### 问题描述:
请根据原文节选回答：用注射器注入脐静脉反复冲洗的D-Hanks溶液是多少摄氏度？

体外培养的血管内皮细胞已广泛应用于血管疾病、血管修复、肿瘤血管形成等基础研究及临床研究中。体外培养的血管内皮细胞，仍可保持血管内皮细胞的特征，如表达VIII因子、怀布尔－帕拉德小体(Weibel-Palade body ) 、内皮细胞特异性抗原和IV 型胶原等，还可在三维培养体系或特定诱导条件下形成血管样结构。体外培养的血管内皮细胞生长形成单层后，会表现出接触抑制和密度限制，将停止生长。人们已成功培养了牛主动脉内皮、人脐静脉内皮、脑微血管、肺微血管、肝窦微血管及各种肿瘤组织中的血管内皮细胞。下面小编就来介绍下最常用的人脐静脉血管内皮细胞的培养。

　　一、材料与设备

　　1. 设备  超净工作台、离心机、水浴锅、CO2培养箱、－10℃ 冰箱、－20℃冰箱。

　　2. 无菌材料  大培养皿、止血钳、静脉插管、500ml 大烧杯、消毒的蒸馏水、50ml 离心管、刻度吸管、弯头吸管、T25 培养瓶、广口试剂瓶、脐带(1根）、保鲜液(0.01% EDTA/DMEM, 4℃储藏）、高糖DMEM 培养液、胎牛血清、青／链霉素、D-Hanks 溶液、I 型胶原酶、VEGF 或ECGS 。

　　二、操作流程

　　1. 产科无菌取脐带1 根， 置于含保鲜液的广口试剂瓶中4℃保存（避免污染），在最短的时间内，将脐带携入实验室，进行以下操作。

　　2. 在超净工作台或无菌层流工作台上，将脐带用D-Hank 溶液清洗干净，将静脉插管插入脐静脉中，并用丝线结扎、固定。

　　3. 用20ml 注射器将37℃ 的D-Hanks 溶液注入脐静脉，反复冲洗至清洗液无色澄清为止。

　　4. 用血管钳夹住脐静脉的另一端，并将0.2％的Ⅰ型或Ⅱ 型胶原酶（约20ml) 通过静脉插管注入脐静脉中， 至脐静脉完全充盈为止（排掉静脉管中的空气）。

### 提取材料:
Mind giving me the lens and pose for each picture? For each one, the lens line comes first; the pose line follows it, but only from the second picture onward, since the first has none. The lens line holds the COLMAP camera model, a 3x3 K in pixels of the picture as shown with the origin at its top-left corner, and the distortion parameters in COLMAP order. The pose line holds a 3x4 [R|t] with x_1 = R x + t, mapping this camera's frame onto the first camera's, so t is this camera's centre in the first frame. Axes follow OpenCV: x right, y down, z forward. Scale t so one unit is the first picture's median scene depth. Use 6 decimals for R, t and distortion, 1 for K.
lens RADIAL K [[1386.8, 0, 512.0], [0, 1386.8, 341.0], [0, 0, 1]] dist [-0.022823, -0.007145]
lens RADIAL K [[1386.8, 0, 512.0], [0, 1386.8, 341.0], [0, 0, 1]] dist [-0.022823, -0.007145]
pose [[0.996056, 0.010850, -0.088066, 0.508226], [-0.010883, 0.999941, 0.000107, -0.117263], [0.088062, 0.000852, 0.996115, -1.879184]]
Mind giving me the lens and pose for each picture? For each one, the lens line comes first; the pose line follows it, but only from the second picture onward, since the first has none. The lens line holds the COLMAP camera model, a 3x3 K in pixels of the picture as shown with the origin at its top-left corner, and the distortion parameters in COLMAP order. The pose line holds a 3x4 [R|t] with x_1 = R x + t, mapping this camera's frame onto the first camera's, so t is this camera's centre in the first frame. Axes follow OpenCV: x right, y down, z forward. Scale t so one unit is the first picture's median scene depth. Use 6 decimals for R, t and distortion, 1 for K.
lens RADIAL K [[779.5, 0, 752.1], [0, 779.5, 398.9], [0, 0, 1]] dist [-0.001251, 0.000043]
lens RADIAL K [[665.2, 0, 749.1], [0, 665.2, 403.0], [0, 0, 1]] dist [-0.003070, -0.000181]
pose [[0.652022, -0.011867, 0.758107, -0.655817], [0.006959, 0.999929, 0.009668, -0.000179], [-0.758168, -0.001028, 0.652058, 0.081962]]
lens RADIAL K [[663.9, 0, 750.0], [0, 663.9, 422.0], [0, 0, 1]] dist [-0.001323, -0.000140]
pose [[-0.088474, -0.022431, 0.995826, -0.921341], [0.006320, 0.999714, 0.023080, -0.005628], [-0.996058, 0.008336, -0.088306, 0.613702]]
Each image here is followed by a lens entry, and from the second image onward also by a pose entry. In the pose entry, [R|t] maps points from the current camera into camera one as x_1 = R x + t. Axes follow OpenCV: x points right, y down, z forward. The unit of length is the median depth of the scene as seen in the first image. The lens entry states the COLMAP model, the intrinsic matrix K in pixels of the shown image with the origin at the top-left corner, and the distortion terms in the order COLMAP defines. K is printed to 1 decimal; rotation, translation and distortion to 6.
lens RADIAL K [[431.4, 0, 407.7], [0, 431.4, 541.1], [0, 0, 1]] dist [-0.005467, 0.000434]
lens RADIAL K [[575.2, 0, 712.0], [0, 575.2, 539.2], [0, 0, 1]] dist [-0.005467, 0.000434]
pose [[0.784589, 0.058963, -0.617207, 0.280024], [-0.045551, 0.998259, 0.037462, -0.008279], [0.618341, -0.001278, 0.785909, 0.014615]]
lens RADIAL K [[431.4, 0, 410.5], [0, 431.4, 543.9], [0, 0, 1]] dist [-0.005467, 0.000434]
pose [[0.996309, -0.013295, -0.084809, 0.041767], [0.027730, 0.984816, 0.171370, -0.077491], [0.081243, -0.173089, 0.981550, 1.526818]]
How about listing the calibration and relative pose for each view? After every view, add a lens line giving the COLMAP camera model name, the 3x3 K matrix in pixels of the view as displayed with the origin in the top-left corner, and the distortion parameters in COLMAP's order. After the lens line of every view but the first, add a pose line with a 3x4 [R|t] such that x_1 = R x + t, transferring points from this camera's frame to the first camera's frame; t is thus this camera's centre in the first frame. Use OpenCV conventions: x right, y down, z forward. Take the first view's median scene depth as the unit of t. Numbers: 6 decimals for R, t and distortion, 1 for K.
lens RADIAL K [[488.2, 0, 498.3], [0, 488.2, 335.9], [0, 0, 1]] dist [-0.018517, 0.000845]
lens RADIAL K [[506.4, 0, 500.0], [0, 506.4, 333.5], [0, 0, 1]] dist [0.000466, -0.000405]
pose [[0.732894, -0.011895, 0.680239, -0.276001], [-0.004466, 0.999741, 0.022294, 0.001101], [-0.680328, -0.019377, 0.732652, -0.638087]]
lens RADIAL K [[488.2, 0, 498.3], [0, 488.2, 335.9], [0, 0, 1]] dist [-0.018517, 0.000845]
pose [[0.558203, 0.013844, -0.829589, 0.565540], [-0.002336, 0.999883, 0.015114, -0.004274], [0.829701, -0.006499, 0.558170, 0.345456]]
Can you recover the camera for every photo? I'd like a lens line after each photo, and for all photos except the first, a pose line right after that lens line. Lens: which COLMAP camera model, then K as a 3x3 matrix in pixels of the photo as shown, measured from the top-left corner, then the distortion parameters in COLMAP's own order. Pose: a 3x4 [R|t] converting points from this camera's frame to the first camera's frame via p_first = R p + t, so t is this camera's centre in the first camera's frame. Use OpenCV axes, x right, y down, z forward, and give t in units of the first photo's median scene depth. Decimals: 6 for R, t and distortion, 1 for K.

### 参考答案:
37℃。